▸ WHAT THE EXERCISE ASKS
Copy the entries below word for word, leaving out the pictures.

--*--

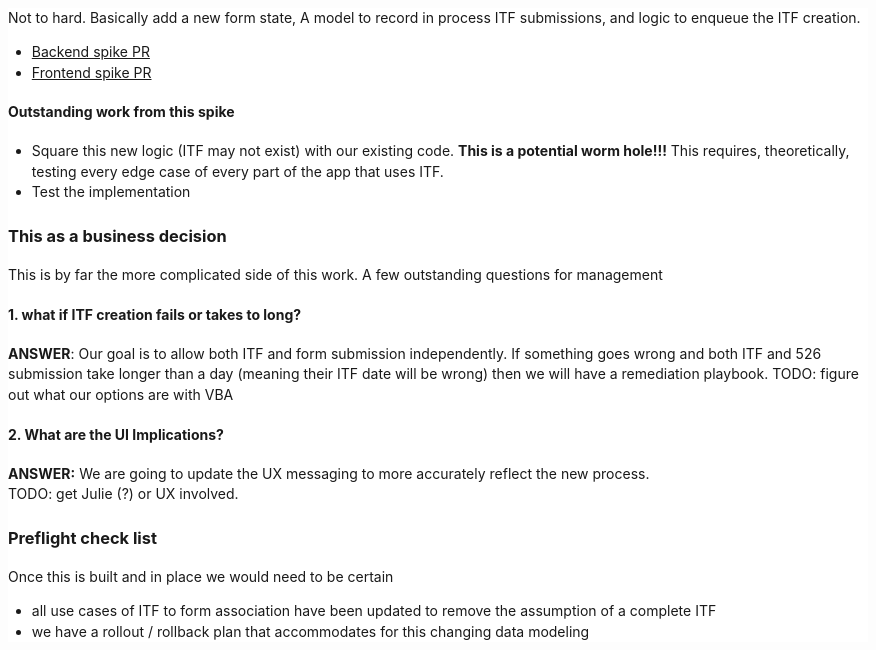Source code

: Not to hard.  Basically add a new form state, A model to record in process ITF submissions, and logic to enqueue the ITF creation.

- [Backend spike PR](https://github.com/department-of-veterans-affairs/vets-api/pull/13887)
- [Frontend spike PR](https://github.com/department-of-veterans-affairs/vets-website/pull/25777)

#### Outstanding work from this spike
- Square this new logic (ITF may not exist) with our existing code.  **This is a potential worm hole!!!**  This requires, theoretically, testing every edge case of every part of the app that uses ITF.
- Test the implementation

### This as a business decision

This is by far the more complicated side of this work.  A few outstanding questions for management

#### 1. what if ITF creation fails or takes to long?
**ANSWER**: Our goal is to allow both ITF and form submission independently.  If something goes wrong and both ITF and 526 submission take longer than a day (meaning their ITF date will be wrong) then we will have a remediation playbook.
TODO: figure out what our options are with VBA
   
#### 2. What are the UI Implications?
**ANSWER:** We are going to update the UX messaging to more accurately reflect the new process.  
TODO: get Julie (?) or UX involved.
 
### Preflight check list
Once this is built and in place we would need to be certain

- all use cases of ITF to form association have been updated to remove the assumption of a complete ITF
- we have a rollout / rollback plan that accommodates for this changing data modeling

--*--

▸ ANSWER
Source code

: Not to hard.  Basically add a new form state, A model to record in process ITF submissions, and logic to enqueue the ITF creation.

- [Backend spike PR](https://github.com/department-of-veterans-affairs/vets-api/pull/13887)
- [Frontend spike PR](https://github.com/department-of-veterans-affairs/vets-website/pull/25777)

#### Outstanding work from this spike
- Square this new logic (ITF may not exist) with our existing code.  **This is a potential worm hole!!!**  This requires, theoretically, testing every edge case of every part of the app that uses ITF.
- Test the implementation

### This as a business decision

This is by far the more complicated side of this work.  A few outstanding questions for management

#### 1. what if ITF creation fails or takes to long?
**ANSWER**: Our goal is to allow both ITF and form submission independently.  If something goes wrong and both ITF and 526 submission take longer than a day (meaning their ITF date will be wrong) then we will have a remediation playbook.
TODO: figure out what our options are with VBA
   
#### 2. What are the UI Implications?
**ANSWER:** We are going to update the UX messaging to more accurately reflect the new process.  
TODO: get Julie (?) or UX involved.
 
### Preflight check list
Once this is built and in place we would need to be certain

- all use cases of ITF to form association have been updated to remove the assumption of a complete ITF
- we have a rollout / rollback plan that accommodates for this changing data modeling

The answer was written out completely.